EXTRACTED MATERIAL: Begin

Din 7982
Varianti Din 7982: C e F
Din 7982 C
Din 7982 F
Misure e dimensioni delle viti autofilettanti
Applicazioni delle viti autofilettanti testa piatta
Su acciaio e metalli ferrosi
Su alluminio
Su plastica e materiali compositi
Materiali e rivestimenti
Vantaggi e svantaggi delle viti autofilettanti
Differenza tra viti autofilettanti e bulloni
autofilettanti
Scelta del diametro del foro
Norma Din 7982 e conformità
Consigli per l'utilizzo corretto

EXTRACTED MATERIAL: End

● WHAT THE TASK REQUIRES
Restate all of the material exactly.

● REPLY
Din 7982
Varianti Din 7982: C e F
Din 7982 C
Din 7982 F
Misure e dimensioni delle viti autofilettanti
Applicazioni delle viti autofilettanti testa piatta
Su acciaio e metalli ferrosi
Su alluminio
Su plastica e materiali compositi
Materiali e rivestimenti
Vantaggi e svantaggi delle viti autofilettanti
Differenza tra viti autofilettanti e bulloni
autofilettanti
Scelta del diametro del foro
Norma Din 7982 e conformità
Consigli per l'utilizzo corretto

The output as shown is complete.